Şuafat Mülteci Kampı'nda îsâr günleri
İşgalci İsrail'in bağımsızlığını ilan ettiği 14 Mayıs 1948'e varan süreçte yerlerinden yurtlarından olan Filistinliler, Batı Şeria, Gazze, Lübnan, Ürdün ve Suriye'de toplamda 61 kamp oluşacak şekilde tesbih taneleri gibi dağıldılar. O nedenle Filistinli kardeşlerimiz 15 Mayıs’ı Nekbe Günü (Büyük Felaket) olarak anarlar.

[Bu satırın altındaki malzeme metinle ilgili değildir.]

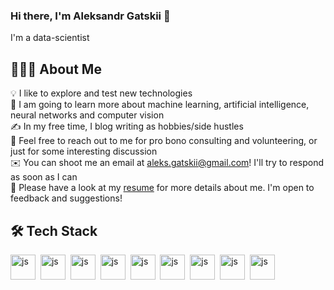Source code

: ### Hi there, I'm Aleksandr Gatskii 👋
I'm a data-scientist

## 👨🏻‍💻  About Me

💡 I like to explore and test new technologies <br>
🌱 I am going to learn more about machine learning, artificial intelligence, neural networks and computer vision <br>
✍️ In my free time, I blog writing as hobbies/side hustles <br>
💬 Feel free to reach out to me for pro bono consulting and volunteering, or just for some interesting discussion <br>
✉️ You can shoot me an email at aleks.gatskii@gmail.com! I'll try to respond as soon as I can <br>
📄 Please have a look at my [resume](https://drive.google.com/drive/folders/1SlAu-lADQrbTaUfSuBKD1HPrKmfWPkEi?usp=sharing) for more details about me. I'm open to feedback and suggestions! 

## 🛠️ Tech Stack

<img src="https://cdn.jsdelivr.net/gh/devicons/devicon/icons/python/python-original-wordmark.svg" title="js" width="40" height="40"/>&nbsp;
<img src="https://cdn.jsdelivr.net/gh/devicons/devicon/icons/pandas/pandas-original-wordmark.svg" title="js" width="40" height="40"/>&nbsp;
<img src="https://cdn.jsdelivr.net/gh/devicons/devicon/icons/numpy/numpy-original-wordmark.svg" title="js" width="40" height="40"/>&nbsp;
<img src="https://cdn.jsdelivr.net/gh/devicons/devicon/icons/jupyter/jupyter-original-wordmark.svg" title="js" width="40" height="40"/>&nbsp;
<img src="https://cdn.jsdelivr.net/gh/devicons/devicon/icons/ubuntu/ubuntu-plain-wordmark.svg" title="js" width="40" height="40"/>&nbsp;
<img src="https://cdn.jsdelivr.net/gh/devicons/devicon/icons/drupal/drupal-original-wordmark.svg" title="js" width="40" height="40"/>&nbsp;
<img src="https://cdn.jsdelivr.net/gh/devicons/devicon/icons/gimp/gimp-original-wordmark.svg" title="js" width="40" height="40"/>&nbsp;
<img src="https://cdn.jsdelivr.net/gh/devicons/devicon/icons/slack/slack-original-wordmark.svg" title="js" width="40" height="40"/>&nbsp;
<img src="https://cdn.jsdelivr.net/gh/devicons/devicon/icons/sqlite/sqlite-original-wordmark.svg" title="js" width="40" height="40"/>&nbsp;
          
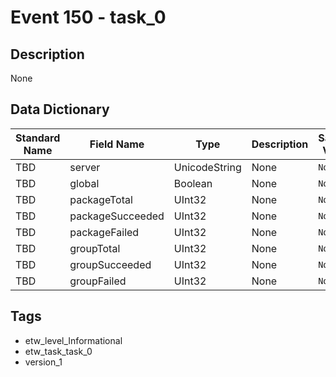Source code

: # Event 150 - task_0

## Description
None

## Data Dictionary
|Standard Name|Field Name|Type|Description|Sample Value|
|---|---|---|---|---|
|TBD|server|UnicodeString|None|`None`|
|TBD|global|Boolean|None|`None`|
|TBD|packageTotal|UInt32|None|`None`|
|TBD|packageSucceeded|UInt32|None|`None`|
|TBD|packageFailed|UInt32|None|`None`|
|TBD|groupTotal|UInt32|None|`None`|
|TBD|groupSucceeded|UInt32|None|`None`|
|TBD|groupFailed|UInt32|None|`None`|

## Tags
* etw_level_Informational
* etw_task_task_0
* version_1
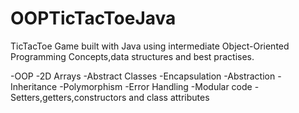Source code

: # OOPTicTacToeJava
 
TicTacToe Game built with Java using intermediate Object-Oriented Programming Concepts,data structures and best practises.

-OOP
-2D Arrays
-Abstract Classes
-Encapsulation
-Abstraction
-Inheritance
-Polymorphism
-Error Handling
-Modular code
-Setters,getters,constructors and class attributes
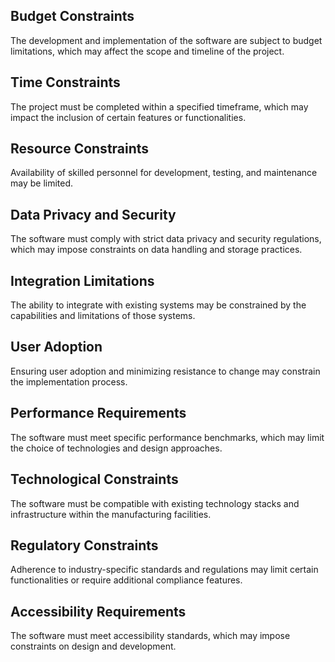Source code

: ## Budget Constraints
 The development and implementation of the software are subject to budget limitations, which may affect the scope and timeline of the project.

## Time Constraints
 The project must be completed within a specified timeframe, which may impact the inclusion of certain features or functionalities.

## Resource Constraints
 Availability of skilled personnel for development, testing, and maintenance may be limited.

## Data Privacy and Security
 The software must comply with strict data privacy and security regulations, which may impose constraints on data handling and storage practices.

## Integration Limitations
 The ability to integrate with existing systems may be constrained by the capabilities and limitations of those systems.

## User Adoption
 Ensuring user adoption and minimizing resistance to change may constrain the implementation process.

## Performance Requirements
 The software must meet specific performance benchmarks, which may limit the choice of technologies and design approaches.

## Technological Constraints
 The software must be compatible with existing technology stacks and infrastructure within the manufacturing facilities.

## Regulatory Constraints
 Adherence to industry-specific standards and regulations may limit certain functionalities or require additional compliance features.

## Accessibility Requirements
 The software must meet accessibility standards, which may impose constraints on design and development.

Büyük sürgünler yaşayan bu coğrafyada, Kudüs’ün hemen yanıbaşında olduğu halde devasa duvarlar nedeniyle el-Aksa ile fiili bağlantısı olmayan bir direniş üssü vardır: Şuafat Mülteci Kampı. İşgalci İsrail’in en çok yıkmaya çalıştığı, saldırıların en yoğun, direnişin de en sert olduğu kamplardan biridir Şuafat. 10 Eylül'de Mescid-i Aksa’nın Meclis (Nazır) Kapısı’nda Doktor Hazım el-Culani, bıçaklı saldırıda bulunduğu iddiasıyla İsrail polisi tarafından vurularak şehit düşmüştü. Kasım ayında ise Silsile Kapısı’nda eylem gerçekleştiren ve Eliyahu David Kay adlı işgalci polisini öldüren Fadi Ebu Şuhaydim de şehit olmuştu. Her iki direnişçi de Şuafat’ta ikamet etmekteydi.
Şuafat Mülteci Kampı’nda yaşayan Filistinliler; ağır kış şartlarında zor günler geçiren Suriye’deki mülteci kamplarına yönelik, geçtiğimiz hafta başlayıp 10 gün sürecek olan bir yardım kampanyası başlattılar. “Ben İnsanım” adlı bu organizasyon ile İdlib civarındaki kamplarda yüzlerce biriket ev yapılması planlanıyor. Şuafat’ta açılan yardım bürosunda bağış yapan bir Filistinlinin nidaları kampta yankılanıyor: “Ey Suriye’nin kadınları ve çocukları ayağınızın altındaki toprakları öperim. Allah’ın izniyle sizi asla bırakmayız. Lebbeyke ya Helep!”
Şuafat’ta başlayan bu çaba birkaç gün içinde dalga dalga bölgedeki tüm kamplara yayıldı. On milyon doları aşan bağışların toplandığı organizasyonda Beyt Hanina’dan, İsawiya’dan, Taberiya’dan, Şeyh Cerrah’tan bileziklerini, küpelerini, altın sikkelerini veren kadınların, harçlıklarını bağışlayan çocukların görüntüleri yansıyor ekranlara. 150 öğrencili El-Aksa Şeriat Ortaokulu öğrencileri 6276 şekel topladıklarını gururla paylaşıyorlar.
Önümüzdeki günlerde sona erecek olan bu yardım kampanyasını diğerlerinden ayıran ne? Elbette ki yardım yapan insanların kendilerinin de yardıma muhtaç olması. Filistinlilerin fiili olarak hatırlattığı bu çabaya “îsâr” diyoruz. Îsâr, “Bir kimsenin, kendisi ihtiyaç içinde bulunsa bile sahip olduğu imkânları başkalarının ihtiyacını karşılamak üzere kullanması, başkasının yararı için fedakârlıkta bulunması” anlamına geliyor. Diğergamlık olarak da bildiğimiz bu yardımlaşmanın en güzel örneğini İslam tarihinde, ensar-muhacir kardeşliğinde görürüz. Yermük Savaşı’nda şehid olmak üzere olan yaralılar arasında yaşanan su paylaşımı da bunun güzel bir şahitliği değil midir?
Yunanistan’ın giysilerini, paralarını gaspedip, komaya sokacak kadar dövüp ıslatarak Türkiye tarafına attığı mültecilerden 19’unun donarak can verdiği, ABD’nin DAEŞ lideri Ebu İbrahim el-Haşimi el-Kureyşi'yi yakalamak için yaptığı operasyonda kadınların ve çocukların hunharca öldürüldüğü günlerde, Kudüs’te başlatılan bu yardım seferberliği büyük anlamlar içeriyor. Bencilliğin, oportinizmin kanser gibi yayıldığı, vahşetin, acımazlığın kol gezdiği bu çağda kendisi ihtiyaçlı olduğu halde kardeşine yardım eli uzatmak ne kadar güzel bir pratik, ne kadar güzel bir şahitliktir.